Barnes & Noble is in the news for once again stopping the music on its game of CEO musical chairs, naming its fourth CEO in four years. This time it’s Demos Parneros, who had only been five months into his tenure as B&N’s Chief Operating Officer. (We previously mentioned him in November, when he had just been hired as COO.)

The funny thing is that the URL for that Fortune story ends in “barnes-noble-ceo-2,” which means that the portion of the headline used in the URL duplicates that of an earlier story.
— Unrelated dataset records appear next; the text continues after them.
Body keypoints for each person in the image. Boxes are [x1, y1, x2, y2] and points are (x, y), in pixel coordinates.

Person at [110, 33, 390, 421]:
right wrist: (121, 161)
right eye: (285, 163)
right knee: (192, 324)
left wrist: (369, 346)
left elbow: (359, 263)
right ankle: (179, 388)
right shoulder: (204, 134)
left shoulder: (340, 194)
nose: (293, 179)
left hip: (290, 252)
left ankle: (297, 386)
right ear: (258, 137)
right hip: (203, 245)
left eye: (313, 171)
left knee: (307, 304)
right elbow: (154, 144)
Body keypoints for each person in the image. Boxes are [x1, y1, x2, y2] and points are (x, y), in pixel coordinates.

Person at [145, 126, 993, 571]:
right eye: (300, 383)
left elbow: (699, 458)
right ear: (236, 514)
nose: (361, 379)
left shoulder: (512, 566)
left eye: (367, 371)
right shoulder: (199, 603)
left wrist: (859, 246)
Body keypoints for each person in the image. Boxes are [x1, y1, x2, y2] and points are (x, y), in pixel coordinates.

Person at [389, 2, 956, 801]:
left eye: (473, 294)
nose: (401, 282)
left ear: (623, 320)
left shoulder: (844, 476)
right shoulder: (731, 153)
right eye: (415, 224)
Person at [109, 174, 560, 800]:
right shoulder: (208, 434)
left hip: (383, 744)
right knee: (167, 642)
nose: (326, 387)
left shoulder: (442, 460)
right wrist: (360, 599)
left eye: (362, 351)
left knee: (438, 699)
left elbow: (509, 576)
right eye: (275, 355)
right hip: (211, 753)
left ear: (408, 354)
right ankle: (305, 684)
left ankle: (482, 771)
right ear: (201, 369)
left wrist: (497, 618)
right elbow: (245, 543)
Is there any more fitting metaphor for the “lather, rinse, repeat” nature of B&N’s CEO selection process?

I have to tip my hat to Nate Hoffelder of The Digital Reader, who holds that “In the Future, Everyone Will be the CEO of Barnes & Noble for Fifteen Minutes.” “I have signed up to be the CEO of B&N starting on 5 March 2019,” Hoffelder writes. “I see it less as a job than as my entry into a betting pool. If B&N goes under on my watch, I will get to steal the office furniture.” I wish I’d thought of that. (Maybe I can put my name on the list for March 2020?)
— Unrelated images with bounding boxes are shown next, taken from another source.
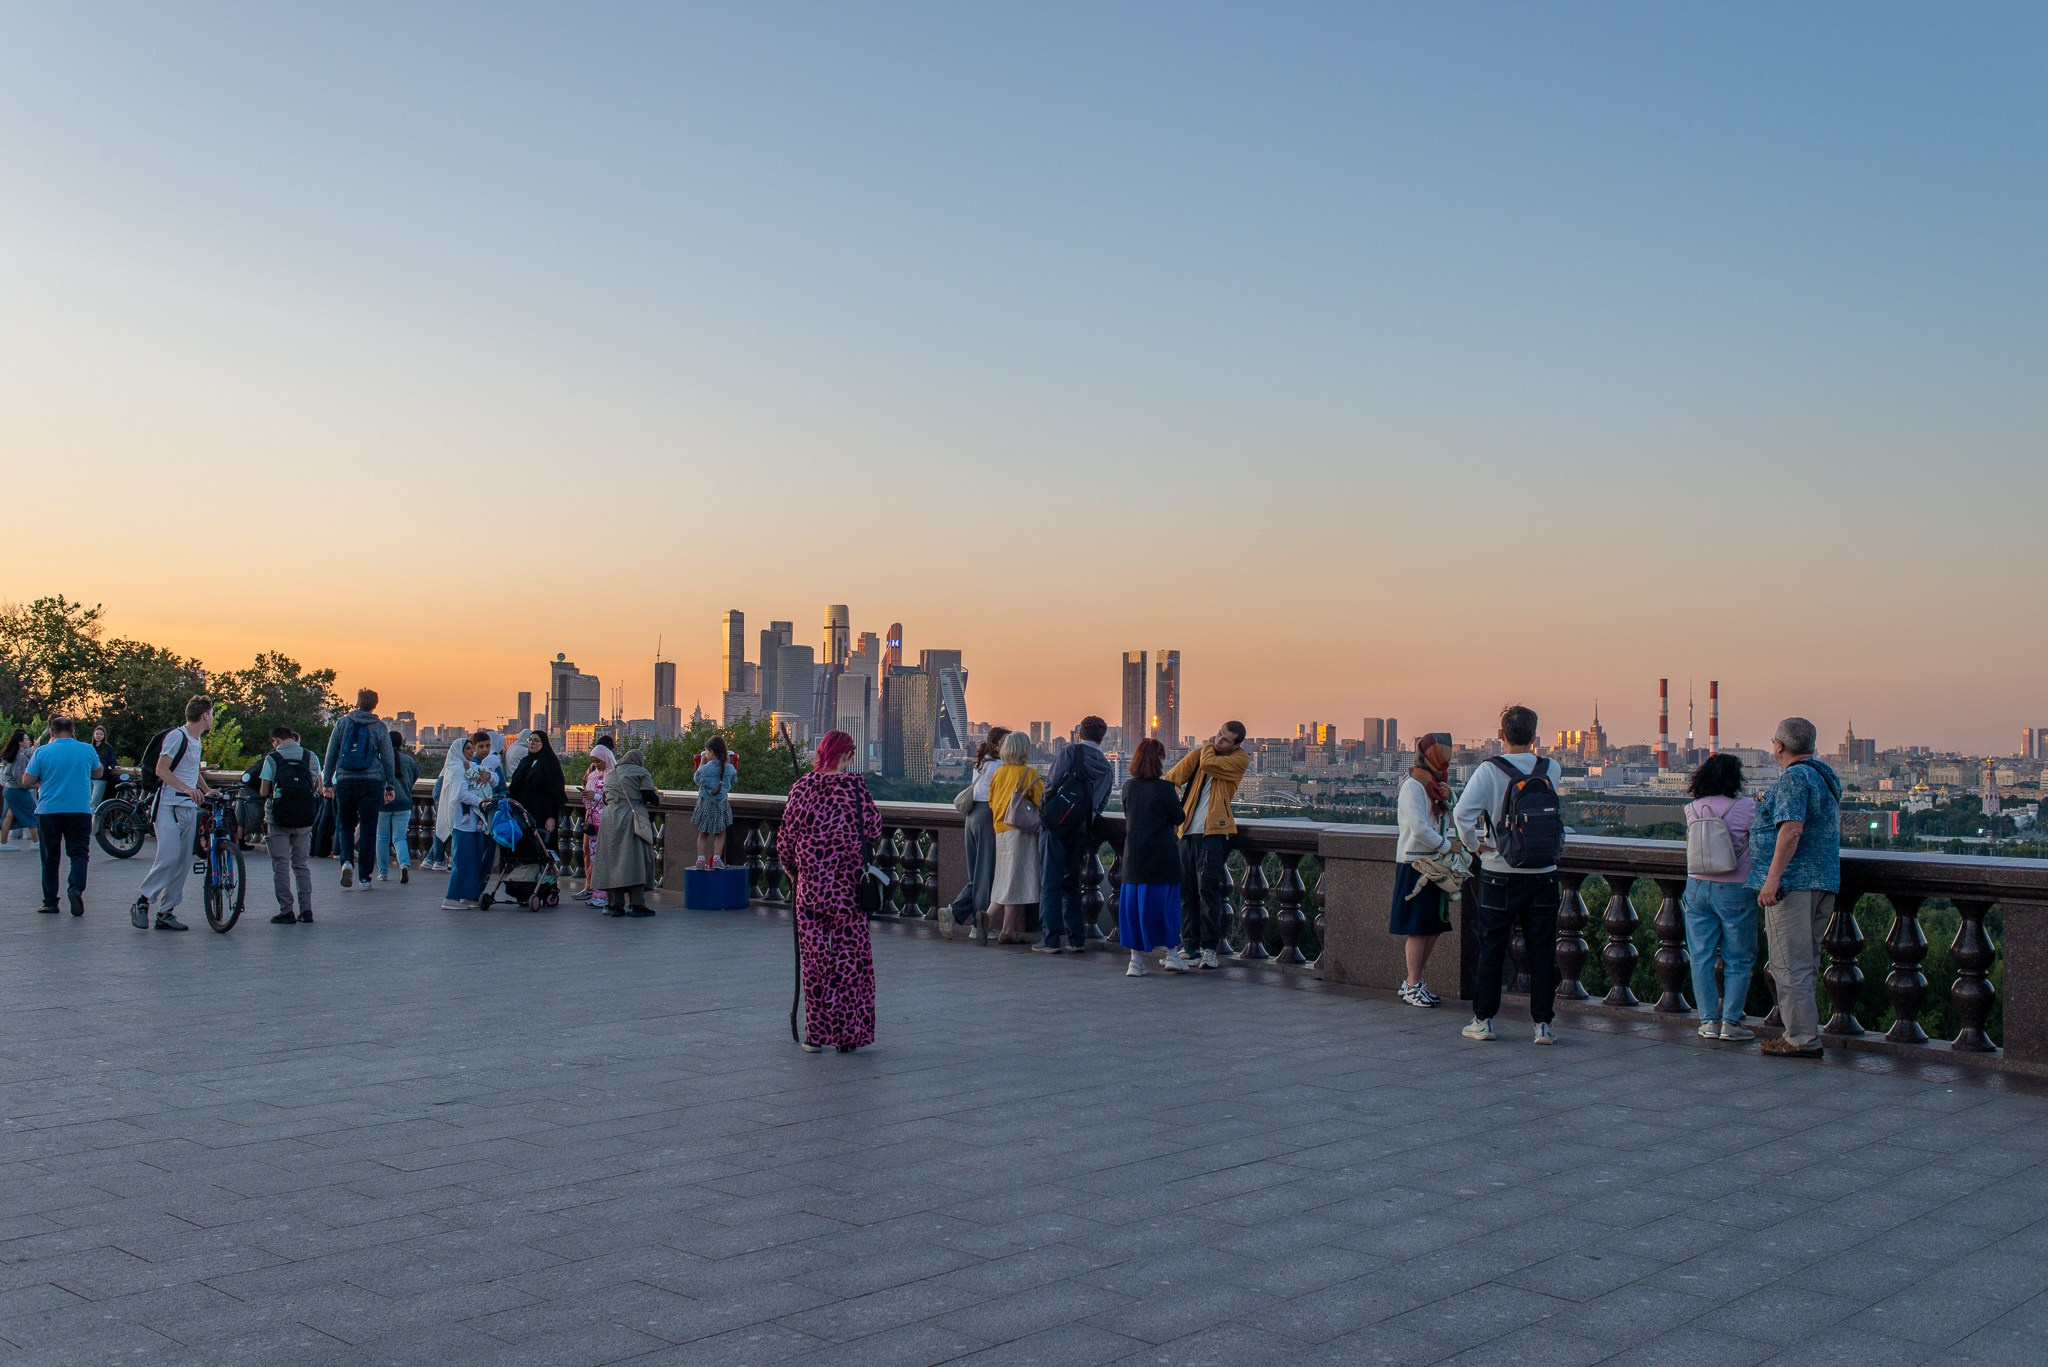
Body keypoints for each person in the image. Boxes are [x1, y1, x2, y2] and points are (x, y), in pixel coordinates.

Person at [1453, 704, 1565, 1045]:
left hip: (1500, 872)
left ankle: (1484, 1021)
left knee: (1492, 946)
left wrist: (1476, 847)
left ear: (1501, 735)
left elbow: (1462, 815)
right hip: (1544, 872)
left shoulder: (1489, 771)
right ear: (1534, 736)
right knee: (1542, 950)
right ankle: (1542, 1026)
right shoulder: (1551, 768)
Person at [778, 730, 885, 1052]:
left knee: (814, 961)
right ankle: (849, 1035)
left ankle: (816, 1034)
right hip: (848, 889)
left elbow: (786, 837)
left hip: (811, 887)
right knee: (850, 961)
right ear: (849, 755)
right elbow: (875, 828)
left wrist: (792, 868)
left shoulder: (802, 788)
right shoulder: (855, 788)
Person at [1748, 717, 1843, 1060]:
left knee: (1788, 965)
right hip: (1823, 881)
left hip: (1794, 885)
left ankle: (1801, 1038)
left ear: (1779, 746)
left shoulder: (1794, 778)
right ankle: (1801, 1032)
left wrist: (1771, 880)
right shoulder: (1824, 776)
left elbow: (1791, 831)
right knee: (1806, 962)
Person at [1161, 722, 1251, 972]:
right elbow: (1172, 777)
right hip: (1187, 831)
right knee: (1187, 891)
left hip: (1214, 832)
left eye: (1225, 739)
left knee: (1208, 891)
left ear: (1236, 745)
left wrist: (1207, 747)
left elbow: (1210, 764)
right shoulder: (1203, 753)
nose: (1218, 740)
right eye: (1219, 734)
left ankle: (1210, 950)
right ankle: (1190, 948)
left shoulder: (1238, 760)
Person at [1682, 753, 1760, 1043]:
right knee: (1738, 957)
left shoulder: (1692, 808)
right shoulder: (1747, 807)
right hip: (1734, 887)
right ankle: (1730, 1022)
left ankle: (1707, 1022)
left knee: (1700, 956)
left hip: (1697, 885)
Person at [1033, 716, 1115, 955]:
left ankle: (1050, 940)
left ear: (1081, 732)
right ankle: (1076, 940)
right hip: (1081, 830)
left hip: (1056, 827)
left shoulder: (1071, 753)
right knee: (1072, 884)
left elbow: (1051, 785)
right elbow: (1102, 803)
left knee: (1050, 882)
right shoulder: (1107, 766)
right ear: (1103, 737)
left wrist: (1048, 810)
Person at [133, 695, 214, 932]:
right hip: (168, 804)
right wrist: (187, 789)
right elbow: (161, 769)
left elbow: (191, 770)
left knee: (183, 862)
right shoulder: (176, 737)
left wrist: (206, 790)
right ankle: (143, 901)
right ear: (205, 715)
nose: (212, 720)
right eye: (212, 715)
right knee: (168, 856)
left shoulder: (196, 741)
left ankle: (166, 911)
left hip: (188, 806)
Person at [1391, 733, 1460, 1007]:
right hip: (1416, 864)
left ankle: (1416, 981)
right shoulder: (1413, 786)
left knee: (1431, 927)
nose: (1448, 761)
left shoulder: (1433, 784)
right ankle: (1411, 984)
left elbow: (1445, 812)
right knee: (1417, 929)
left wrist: (1449, 795)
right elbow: (1419, 828)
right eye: (1444, 754)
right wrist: (1446, 845)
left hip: (1433, 865)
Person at [1116, 738, 1184, 977]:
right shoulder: (1165, 788)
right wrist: (1177, 795)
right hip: (1162, 857)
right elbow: (1179, 818)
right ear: (1159, 761)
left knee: (1134, 910)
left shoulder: (1128, 787)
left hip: (1133, 859)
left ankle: (1135, 961)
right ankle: (1172, 955)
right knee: (1165, 909)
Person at [23, 716, 101, 915]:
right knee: (79, 854)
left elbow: (27, 780)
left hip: (49, 810)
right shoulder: (86, 749)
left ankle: (50, 902)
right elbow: (99, 773)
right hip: (80, 810)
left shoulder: (42, 752)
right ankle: (75, 888)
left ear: (51, 732)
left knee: (50, 857)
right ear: (73, 731)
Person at [322, 688, 397, 892]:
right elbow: (388, 758)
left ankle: (346, 861)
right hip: (371, 781)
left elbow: (331, 754)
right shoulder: (379, 726)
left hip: (345, 780)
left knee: (345, 823)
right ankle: (365, 877)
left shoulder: (343, 723)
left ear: (357, 702)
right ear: (375, 704)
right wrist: (390, 784)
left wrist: (327, 781)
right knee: (368, 828)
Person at [943, 726, 1009, 939]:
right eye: (1005, 742)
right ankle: (978, 926)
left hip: (972, 816)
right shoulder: (999, 765)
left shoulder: (983, 761)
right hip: (987, 817)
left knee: (976, 873)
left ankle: (955, 912)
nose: (1007, 745)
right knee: (985, 874)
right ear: (996, 743)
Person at [258, 726, 324, 925]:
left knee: (281, 865)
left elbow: (263, 791)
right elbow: (318, 786)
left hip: (278, 819)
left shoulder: (272, 759)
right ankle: (307, 909)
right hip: (304, 818)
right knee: (301, 865)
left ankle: (286, 910)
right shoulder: (310, 756)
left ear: (276, 740)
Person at [985, 730, 1044, 945]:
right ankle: (988, 917)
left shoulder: (999, 773)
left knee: (1008, 879)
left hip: (1000, 829)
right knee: (1012, 880)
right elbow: (1041, 801)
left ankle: (1007, 930)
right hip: (1021, 830)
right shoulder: (1028, 774)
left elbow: (991, 801)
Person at [593, 748, 659, 916]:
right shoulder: (641, 772)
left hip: (610, 818)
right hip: (631, 817)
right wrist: (658, 798)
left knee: (612, 860)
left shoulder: (610, 774)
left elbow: (605, 797)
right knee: (635, 860)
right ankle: (637, 904)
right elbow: (649, 795)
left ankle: (614, 904)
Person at [437, 732, 495, 910]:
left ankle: (467, 896)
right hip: (463, 822)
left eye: (471, 748)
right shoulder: (456, 769)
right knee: (462, 860)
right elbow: (459, 794)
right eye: (467, 749)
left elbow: (492, 778)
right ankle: (451, 897)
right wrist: (481, 802)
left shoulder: (468, 766)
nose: (471, 751)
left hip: (474, 822)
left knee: (473, 860)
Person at [508, 729, 567, 850]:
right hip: (524, 814)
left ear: (543, 743)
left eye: (536, 741)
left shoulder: (550, 762)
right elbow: (516, 784)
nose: (532, 743)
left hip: (542, 814)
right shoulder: (526, 761)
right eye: (530, 740)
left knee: (542, 849)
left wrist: (552, 817)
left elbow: (555, 790)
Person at [375, 730, 419, 884]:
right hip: (404, 803)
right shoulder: (409, 760)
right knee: (400, 837)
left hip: (383, 804)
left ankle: (383, 872)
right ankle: (404, 865)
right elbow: (414, 777)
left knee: (382, 838)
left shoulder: (379, 760)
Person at [575, 742, 614, 907]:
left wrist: (596, 796)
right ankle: (596, 893)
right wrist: (586, 796)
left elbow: (613, 798)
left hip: (606, 821)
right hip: (592, 821)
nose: (596, 764)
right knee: (593, 858)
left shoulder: (612, 775)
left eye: (599, 761)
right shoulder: (593, 775)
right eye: (594, 761)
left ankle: (605, 895)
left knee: (604, 858)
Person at [690, 736, 737, 869]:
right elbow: (734, 780)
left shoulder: (705, 769)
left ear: (710, 752)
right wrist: (729, 763)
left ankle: (700, 860)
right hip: (721, 804)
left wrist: (702, 762)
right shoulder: (729, 768)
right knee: (721, 832)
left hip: (706, 803)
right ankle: (717, 859)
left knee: (703, 832)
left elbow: (697, 779)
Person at [0, 728, 37, 850]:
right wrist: (32, 784)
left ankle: (3, 843)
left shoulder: (11, 755)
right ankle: (36, 842)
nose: (29, 741)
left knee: (8, 816)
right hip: (18, 790)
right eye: (26, 739)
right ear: (20, 742)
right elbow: (20, 776)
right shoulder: (20, 756)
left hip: (9, 789)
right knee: (32, 814)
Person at [89, 726, 117, 808]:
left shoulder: (108, 748)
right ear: (94, 735)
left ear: (104, 736)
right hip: (89, 777)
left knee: (95, 801)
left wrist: (114, 766)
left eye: (101, 734)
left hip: (101, 778)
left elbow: (112, 761)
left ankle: (94, 820)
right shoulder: (90, 747)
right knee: (87, 800)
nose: (98, 736)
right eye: (97, 734)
Another funny thing is that I had already been thinking about failed retail operations due to a Facebook post a friend made a few days ago. The post went, “Today’s riots may flop; anarchists couldn’t get the day off from Blockbuster Video.” I pointed out that Blockbuster had closed its last stores in 2013, and was accused of spoiling the joke. (“There was supposed to be a joke there? ” I replied.)

Then today, another friend passed along a Quartz story pointing out that a handful of Blockbuster stores still exist. No longer franchisees, they now license the Blockbuster brand name instead. The brand is owned by Dish Network, who bought the chain when it went bankrupt in 2010. The stores exist in rural areas like Oregon and Alaska, where it’s easier to compete with the attractions of modern video streaming. In fact, some of their customers don’t have or can’t get home Internet access. Apparently high bandwidth charges in Alaska also help keep video rental stores competitive there.
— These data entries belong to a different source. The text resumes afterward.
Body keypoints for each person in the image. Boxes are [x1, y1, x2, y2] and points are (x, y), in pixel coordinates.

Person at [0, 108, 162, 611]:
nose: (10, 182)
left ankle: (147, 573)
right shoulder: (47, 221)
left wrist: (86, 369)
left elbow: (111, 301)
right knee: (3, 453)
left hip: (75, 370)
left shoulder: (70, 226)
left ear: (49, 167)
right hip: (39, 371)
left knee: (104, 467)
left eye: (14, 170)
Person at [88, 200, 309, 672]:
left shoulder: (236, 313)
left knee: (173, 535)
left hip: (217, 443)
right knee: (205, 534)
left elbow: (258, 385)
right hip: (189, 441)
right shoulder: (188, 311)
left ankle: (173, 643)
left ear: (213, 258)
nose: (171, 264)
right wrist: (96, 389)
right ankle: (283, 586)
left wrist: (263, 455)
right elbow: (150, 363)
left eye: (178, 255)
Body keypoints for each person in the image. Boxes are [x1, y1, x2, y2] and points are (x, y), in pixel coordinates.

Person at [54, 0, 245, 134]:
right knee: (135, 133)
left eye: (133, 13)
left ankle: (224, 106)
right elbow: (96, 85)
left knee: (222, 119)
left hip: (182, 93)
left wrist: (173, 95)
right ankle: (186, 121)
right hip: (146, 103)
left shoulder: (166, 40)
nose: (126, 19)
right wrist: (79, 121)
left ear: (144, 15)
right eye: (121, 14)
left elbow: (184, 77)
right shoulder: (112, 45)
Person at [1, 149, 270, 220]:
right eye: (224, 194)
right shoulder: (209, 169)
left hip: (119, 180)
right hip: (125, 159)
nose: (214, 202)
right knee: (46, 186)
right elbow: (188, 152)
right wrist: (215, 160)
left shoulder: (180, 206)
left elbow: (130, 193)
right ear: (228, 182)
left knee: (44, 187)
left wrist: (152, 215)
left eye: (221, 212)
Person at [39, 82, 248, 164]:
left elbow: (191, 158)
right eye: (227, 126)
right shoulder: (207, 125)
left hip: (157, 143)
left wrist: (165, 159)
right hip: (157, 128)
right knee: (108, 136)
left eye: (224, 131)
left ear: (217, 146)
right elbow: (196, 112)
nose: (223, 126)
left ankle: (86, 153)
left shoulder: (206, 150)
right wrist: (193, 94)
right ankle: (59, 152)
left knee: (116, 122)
Kevin Daymude, a manager at a Blockbuster in Alaska, where there are nine franchises, has a hard time convincing people he really works there. “I can’t tell you how many business cards I’ve given out to people ‘cause they literally do not believe that I’m from Blockbuster,” he told CBS News.

Of course, video rental and bookstore operations do have a number of key differences. High bandwidth charges wouldn’t hit ebooks as hard, for one thing. And the bookstore portion of B&N actually seems to be doing well for itself, despite the Nook’s problems and the corporation’s difficulty finding a CEO who’ll last longer than a Spinal Tap drummer.

But still, it’s darkly amusing to imagine a handful of Barnes & Nobles existing out on the rural fringes of America…licensing the brand name from Amazon or Google or Apple or whatever other company bought it up after it collapsed.